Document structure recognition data
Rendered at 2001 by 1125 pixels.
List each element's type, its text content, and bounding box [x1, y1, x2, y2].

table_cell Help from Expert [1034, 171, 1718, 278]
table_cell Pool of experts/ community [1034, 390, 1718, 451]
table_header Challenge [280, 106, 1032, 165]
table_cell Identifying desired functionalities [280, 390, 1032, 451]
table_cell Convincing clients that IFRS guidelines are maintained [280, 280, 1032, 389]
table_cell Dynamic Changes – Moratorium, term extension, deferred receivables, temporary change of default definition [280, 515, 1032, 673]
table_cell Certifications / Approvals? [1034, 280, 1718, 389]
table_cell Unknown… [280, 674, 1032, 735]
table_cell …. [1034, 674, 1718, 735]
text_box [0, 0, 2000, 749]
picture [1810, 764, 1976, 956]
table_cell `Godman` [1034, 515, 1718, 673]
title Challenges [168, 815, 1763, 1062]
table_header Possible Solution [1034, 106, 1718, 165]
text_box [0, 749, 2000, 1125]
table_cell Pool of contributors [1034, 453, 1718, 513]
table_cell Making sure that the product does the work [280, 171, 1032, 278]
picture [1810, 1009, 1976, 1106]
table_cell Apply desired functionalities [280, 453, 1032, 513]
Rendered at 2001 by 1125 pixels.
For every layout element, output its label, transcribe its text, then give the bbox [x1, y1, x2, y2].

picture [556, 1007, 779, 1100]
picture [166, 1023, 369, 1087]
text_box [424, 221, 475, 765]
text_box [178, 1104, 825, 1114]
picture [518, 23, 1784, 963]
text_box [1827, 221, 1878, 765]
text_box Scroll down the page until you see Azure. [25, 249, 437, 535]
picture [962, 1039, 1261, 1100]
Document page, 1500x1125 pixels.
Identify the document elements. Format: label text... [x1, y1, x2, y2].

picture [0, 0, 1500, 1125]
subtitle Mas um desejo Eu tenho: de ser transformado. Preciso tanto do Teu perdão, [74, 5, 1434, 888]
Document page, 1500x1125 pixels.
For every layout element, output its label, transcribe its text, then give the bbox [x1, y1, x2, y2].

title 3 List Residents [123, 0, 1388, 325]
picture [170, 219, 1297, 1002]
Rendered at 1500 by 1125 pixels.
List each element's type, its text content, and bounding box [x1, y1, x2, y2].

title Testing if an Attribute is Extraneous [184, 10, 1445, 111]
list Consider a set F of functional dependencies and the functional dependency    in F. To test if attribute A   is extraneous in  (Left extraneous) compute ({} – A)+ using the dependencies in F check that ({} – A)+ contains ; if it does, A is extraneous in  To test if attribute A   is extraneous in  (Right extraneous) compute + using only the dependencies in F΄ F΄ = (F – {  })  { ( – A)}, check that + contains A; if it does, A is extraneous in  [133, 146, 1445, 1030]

JOB ITEM>
Your task is to retype, exactly and only, the lines from the one with "Rendered at 1500 by 1125 pixels." through the final line above.

OUTPUT OF THE EXERCISE>
Rendered at 1500 by 1125 pixels.
List each element's type, its text content, and bounding box [x1, y1, x2, y2].

title Testing if an Attribute is Extraneous [184, 10, 1445, 111]
list Consider a set F of functional dependencies and the functional dependency    in F. To test if attribute A   is extraneous in  (Left extraneous) compute ({} – A)+ using the dependencies in F check that ({} – A)+ contains ; if it does, A is extraneous in  To test if attribute A   is extraneous in  (Right extraneous) compute + using only the dependencies in F΄ F΄ = (F – {  })  { ( – A)}, check that + contains A; if it does, A is extraneous in  [133, 146, 1445, 1030]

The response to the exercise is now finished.